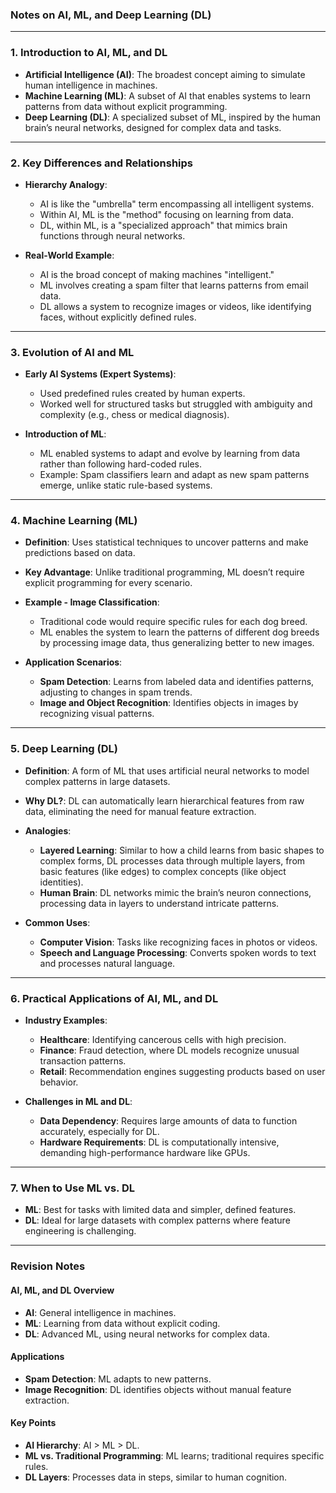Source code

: ### Notes on AI, ML, and Deep Learning (DL)

---

### **1. Introduction to AI, ML, and DL**

- **Artificial Intelligence (AI)**: The broadest concept aiming to simulate human intelligence in machines.
- **Machine Learning (ML)**: A subset of AI that enables systems to learn patterns from data without explicit programming.
- **Deep Learning (DL)**: A specialized subset of ML, inspired by the human brain’s neural networks, designed for complex data and tasks.

---

### **2. Key Differences and Relationships**
- **Hierarchy Analogy**:
  - AI is like the "umbrella" term encompassing all intelligent systems.
  - Within AI, ML is the "method" focusing on learning from data.
  - DL, within ML, is a "specialized approach" that mimics brain functions through neural networks.

- **Real-World Example**:
  - AI is the broad concept of making machines "intelligent."
  - ML involves creating a spam filter that learns patterns from email data.
  - DL allows a system to recognize images or videos, like identifying faces, without explicitly defined rules.

---

### **3. Evolution of AI and ML**

- **Early AI Systems (Expert Systems)**:
  - Used predefined rules created by human experts.
  - Worked well for structured tasks but struggled with ambiguity and complexity (e.g., chess or medical diagnosis).
  
- **Introduction of ML**:
  - ML enabled systems to adapt and evolve by learning from data rather than following hard-coded rules.
  - Example: Spam classifiers learn and adapt as new spam patterns emerge, unlike static rule-based systems.

---

### **4. Machine Learning (ML)**

- **Definition**: Uses statistical techniques to uncover patterns and make predictions based on data.
- **Key Advantage**: Unlike traditional programming, ML doesn’t require explicit programming for every scenario.
  
- **Example - Image Classification**:
  - Traditional code would require specific rules for each dog breed.
  - ML enables the system to learn the patterns of different dog breeds by processing image data, thus generalizing better to new images.

- **Application Scenarios**:
  - **Spam Detection**: Learns from labeled data and identifies patterns, adjusting to changes in spam trends.
  - **Image and Object Recognition**: Identifies objects in images by recognizing visual patterns.

---

### **5. Deep Learning (DL)**

- **Definition**: A form of ML that uses artificial neural networks to model complex patterns in large datasets.
- **Why DL?**: DL can automatically learn hierarchical features from raw data, eliminating the need for manual feature extraction.

- **Analogies**:
  - **Layered Learning**: Similar to how a child learns from basic shapes to complex forms, DL processes data through multiple layers, from basic features (like edges) to complex concepts (like object identities).
  - **Human Brain**: DL networks mimic the brain’s neuron connections, processing data in layers to understand intricate patterns.

- **Common Uses**:
  - **Computer Vision**: Tasks like recognizing faces in photos or videos.
  - **Speech and Language Processing**: Converts spoken words to text and processes natural language.

---

### **6. Practical Applications of AI, ML, and DL**

- **Industry Examples**:
  - **Healthcare**: Identifying cancerous cells with high precision.
  - **Finance**: Fraud detection, where DL models recognize unusual transaction patterns.
  - **Retail**: Recommendation engines suggesting products based on user behavior.

- **Challenges in ML and DL**:
  - **Data Dependency**: Requires large amounts of data to function accurately, especially for DL.
  - **Hardware Requirements**: DL is computationally intensive, demanding high-performance hardware like GPUs.

---

### **7. When to Use ML vs. DL**
- **ML**: Best for tasks with limited data and simpler, defined features.
- **DL**: Ideal for large datasets with complex patterns where feature engineering is challenging.

---

### **Revision Notes**

#### **AI, ML, and DL Overview**
- **AI**: General intelligence in machines.
- **ML**: Learning from data without explicit coding.
- **DL**: Advanced ML, using neural networks for complex data.

#### **Applications**
- **Spam Detection**: ML adapts to new patterns.
- **Image Recognition**: DL identifies objects without manual feature extraction.
  
#### **Key Points**
- **AI Hierarchy**: AI > ML > DL.
- **ML vs. Traditional Programming**: ML learns; traditional requires specific rules.
- **DL Layers**: Processes data in steps, similar to human cognition.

Problem to solve:
Return all lines of the material above in which "patterns" occurs.

Written answer:
- **Machine Learning (ML)**: A subset of AI that enables systems to learn patterns from data without explicit programming.
  - ML involves creating a spam filter that learns patterns from email data.
  - Example: Spam classifiers learn and adapt as new spam patterns emerge, unlike static rule-based systems.
- **Definition**: Uses statistical techniques to uncover patterns and make predictions based on data.
  - ML enables the system to learn the patterns of different dog breeds by processing image data, thus generalizing better to new images.
  - **Spam Detection**: Learns from labeled data and identifies patterns, adjusting to changes in spam trends.
  - **Image and Object Recognition**: Identifies objects in images by recognizing visual patterns.
- **Definition**: A form of ML that uses artificial neural networks to model complex patterns in large datasets.
  - **Human Brain**: DL networks mimic the brain’s neuron connections, processing data in layers to understand intricate patterns.
  - **Finance**: Fraud detection, where DL models recognize unusual transaction patterns.
- **DL**: Ideal for large datasets with complex patterns where feature engineering is challenging.
- **Spam Detection**: ML adapts to new patterns.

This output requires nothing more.